[BEGIN]

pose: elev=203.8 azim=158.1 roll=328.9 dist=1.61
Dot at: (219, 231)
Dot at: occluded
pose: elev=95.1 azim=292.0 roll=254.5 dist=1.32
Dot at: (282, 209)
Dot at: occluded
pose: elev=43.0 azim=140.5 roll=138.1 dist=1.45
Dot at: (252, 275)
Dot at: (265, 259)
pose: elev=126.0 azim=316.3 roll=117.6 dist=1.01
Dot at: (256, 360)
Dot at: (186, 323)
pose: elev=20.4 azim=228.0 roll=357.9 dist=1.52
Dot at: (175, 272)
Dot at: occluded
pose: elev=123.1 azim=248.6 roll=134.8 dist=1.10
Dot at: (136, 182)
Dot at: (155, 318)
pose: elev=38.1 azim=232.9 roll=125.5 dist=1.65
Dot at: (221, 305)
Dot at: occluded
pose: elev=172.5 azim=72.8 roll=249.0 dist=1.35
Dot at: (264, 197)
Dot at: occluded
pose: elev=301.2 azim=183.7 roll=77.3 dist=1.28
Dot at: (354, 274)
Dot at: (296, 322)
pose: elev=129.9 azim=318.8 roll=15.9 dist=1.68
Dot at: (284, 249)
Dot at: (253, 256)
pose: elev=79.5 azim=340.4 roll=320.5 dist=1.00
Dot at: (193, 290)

[END]

Could you copy all of the data above line for line, with every character unchanged?

pose: elev=203.8 azim=158.1 roll=328.9 dist=1.61
Dot at: (219, 231)
Dot at: occluded
pose: elev=95.1 azim=292.0 roll=254.5 dist=1.32
Dot at: (282, 209)
Dot at: occluded
pose: elev=43.0 azim=140.5 roll=138.1 dist=1.45
Dot at: (252, 275)
Dot at: (265, 259)
pose: elev=126.0 azim=316.3 roll=117.6 dist=1.01
Dot at: (256, 360)
Dot at: (186, 323)
pose: elev=20.4 azim=228.0 roll=357.9 dist=1.52
Dot at: (175, 272)
Dot at: occluded
pose: elev=123.1 azim=248.6 roll=134.8 dist=1.10
Dot at: (136, 182)
Dot at: (155, 318)
pose: elev=38.1 azim=232.9 roll=125.5 dist=1.65
Dot at: (221, 305)
Dot at: occluded
pose: elev=172.5 azim=72.8 roll=249.0 dist=1.35
Dot at: (264, 197)
Dot at: occluded
pose: elev=301.2 azim=183.7 roll=77.3 dist=1.28
Dot at: (354, 274)
Dot at: (296, 322)
pose: elev=129.9 azim=318.8 roll=15.9 dist=1.68
Dot at: (284, 249)
Dot at: (253, 256)
pose: elev=79.5 azim=340.4 roll=320.5 dist=1.00
Dot at: (193, 290)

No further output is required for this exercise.